During WWI, the Russians attempted to burn the Bes Midrash. Here it is important to point out a heroic act done by Reb Yosef. He climbed on the roof of the burning building, and began to break up the shingles in order to prevent the spread of the fire to the rest of the Bes Midrash. The enemy saw him and shot at him trying to kill him, but he hid until they left. He again went up on the roof, but this time his clothing caught fire so he quickly ran down to the river behind the building, and put out the fire. He again returned to the roof to extinguish the fire, and this time he was successful. However, when he climbed down he was completely black with soot, and he had burns on his body, but he was extremely happy that he had saved the building. His wife was unable to speak for two weeks because she was so hoarse from shouting and begging him to come down from the roof. People all over spoke of this heroic act, and one of the inhabitants of the city who had emigrated to the United States sent a letter praising Reb Yosef for saving the Bes Midrash from burning.

Besides his interest in the Bes Midrash, he worked with the Chevra Kadisha. If someone died in the city, the family came immediately to call him, and he would devote what little time he had to this duty. He would travel close or far away in heat, rain or snow to do the mitzvah of kindness to the dead. He would travel by wagon if the place was in some distant village. Sometimes the families would call him in the middle of the night, and he would go immediately to fulfill his obligation. He was never absent during the funeral, and he made sure that everything was done according to the Jewish Laws. One time a deceased person who had been in water for two weeks was brought to him from a neighboring community. Understandably, the appearance of the body was horrible, and the stench and deterioration was a dangerous health hazard. No one would come near the body but Yosef prepared the body according to the law. He believed that a person performing a mitzvah would not be affected. Once on a snowy day, Reb Yosef had to deliver a dead woman in a casket for burial but the street was extremely slippery, and the casket was very heavy, so he got down on his knees and pushed the casket. Others soon came to help him, and they gave the woman a proper Jewish burial.

He also worked as a member of Yad Harutzim, and Shomrei Shabbos (Keepers of the Sabbath), and he was one of the founders of Kupat G'Milat Chasodim which was a charitable organization that provided loans to the righteous. There are many stories about him which seem to be fantasy, but they all are true. This working man who had a heart of gold, sanctified his whole life to the Creator of the World, and his creations, and lived with complete faith throughout his life.
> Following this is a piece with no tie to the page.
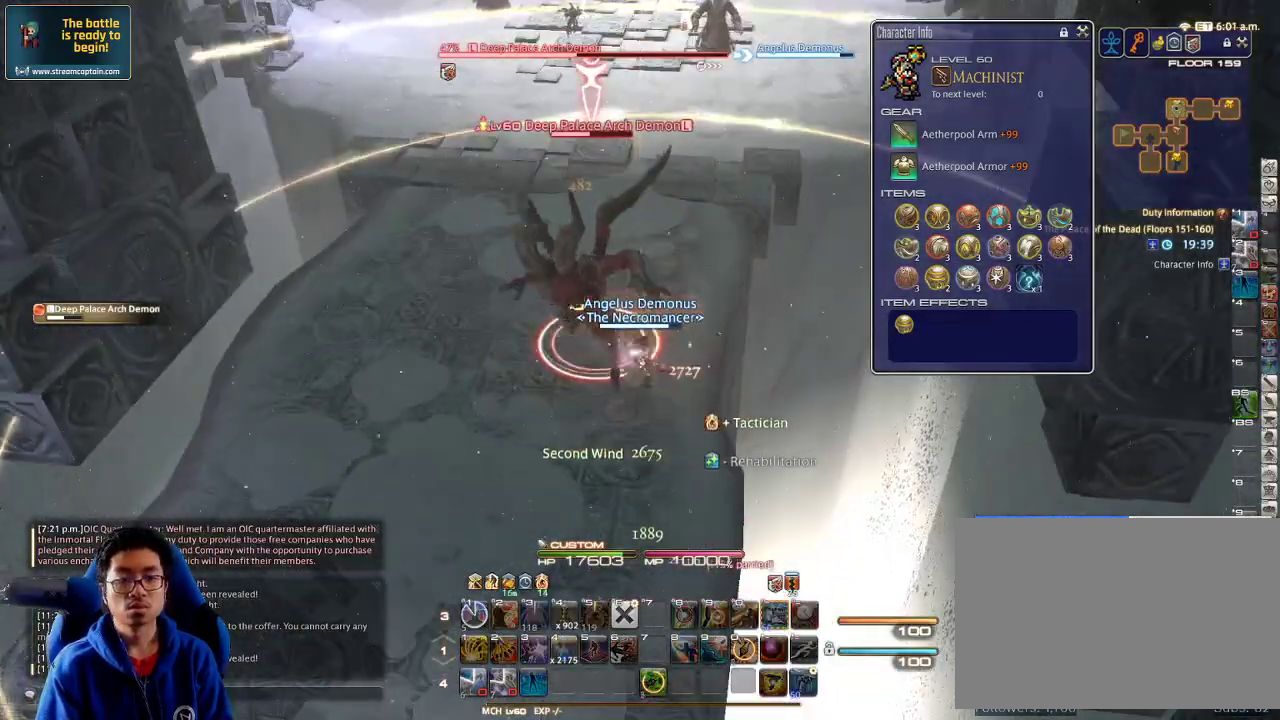
{"keys": [], "events": [[233, "minus", "down"], [333, "minus", "up"], [333, "w", "down"], [467, "w", "up"]]}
It is worthwhile to point out another event in his life. During WWI, the Russians would seize Jewish men for work camps. One Saturday night the Russians came to take Reb Yosef just as he began the Havdalah Service. He invited the soldiers to stay, and he conducted the service according to his customs. The soldiers respectfully sat through the ritual in silence. When he finished the prayers, he gave the soldiers food and drink, and the soldiers shook his hand, and left his home. My father called this “the miracle of Havdala”.
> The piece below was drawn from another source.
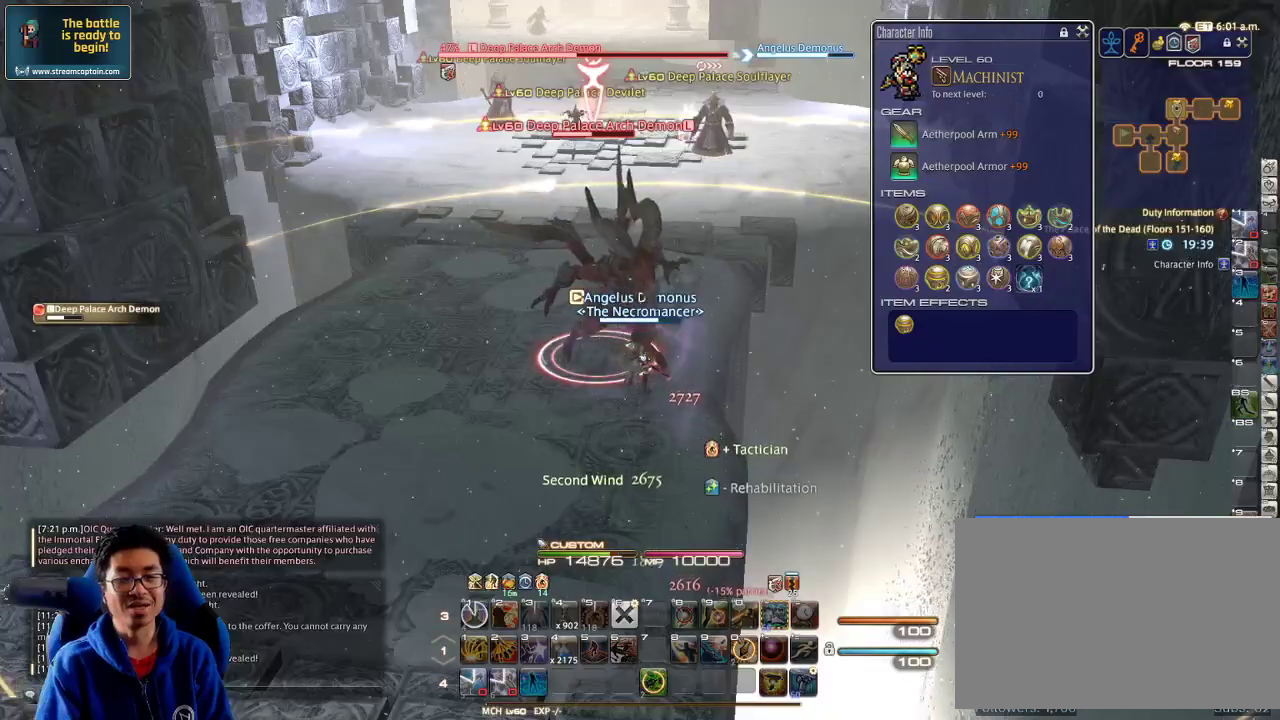
{"keys": ["4", "alt_r"], "events": [[133, "alt_r", "down"], [167, "4", "down"], [300, "4", "up"], [367, "4", "down"], [433, "4", "up"], [467, "4", "down"]]}
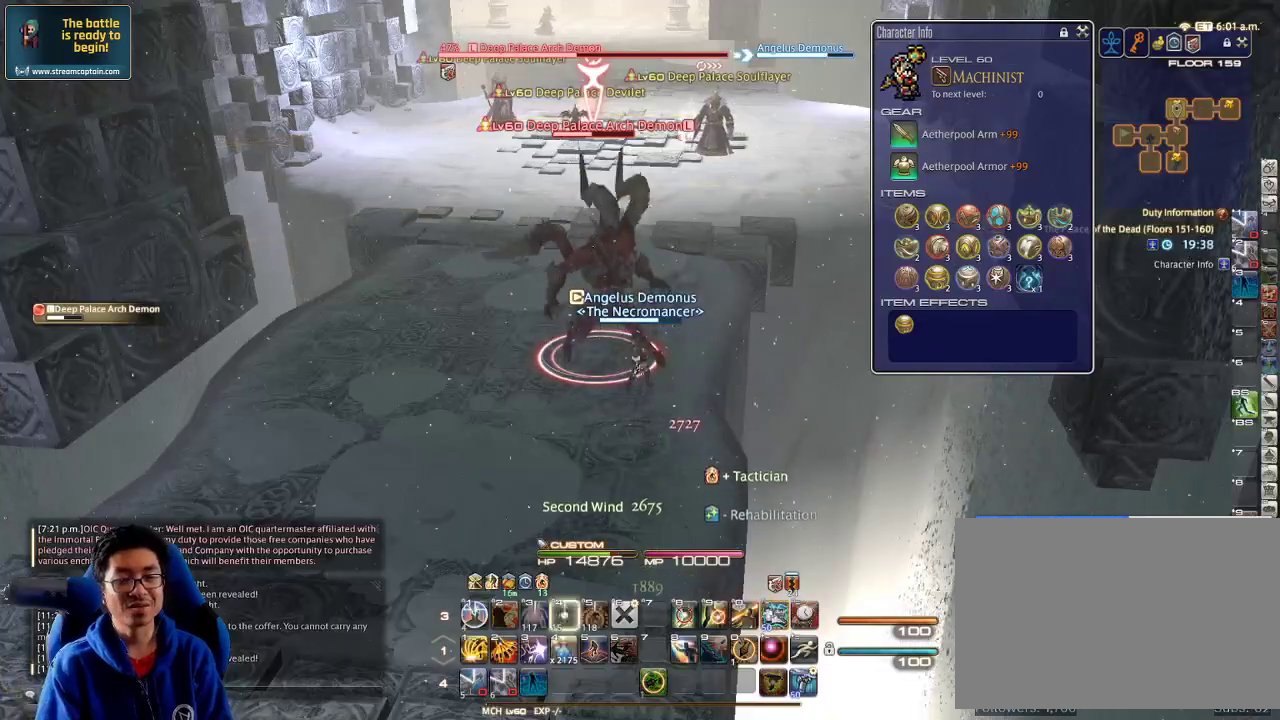
{"keys": ["a", "lbracket", "w"], "events": [[100, "4", "up"], [133, "4", "down"], [200, "4", "up"], [200, "alt_r", "up"], [267, "a", "down"], [267, "rbracket", "down"], [333, "rbracket", "up"], [333, "w", "down"], [433, "lbracket", "down"]]}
In 1936, he moved to Israel. He was a Zionist. He always had a JNF box in his home, and he donated to Karen Hayesod. While in Israel, he worked with the Chevra Kadisha, and with the synagogue where he prayed. The people of Kfar Saba knew and loved him. When he died in 1955, the local rabbi in his eulogy compared him to Jonathan the Shoemaker who all his life earned his bread by the work of his hands with respect to the days of his death. May his memory be a blessing!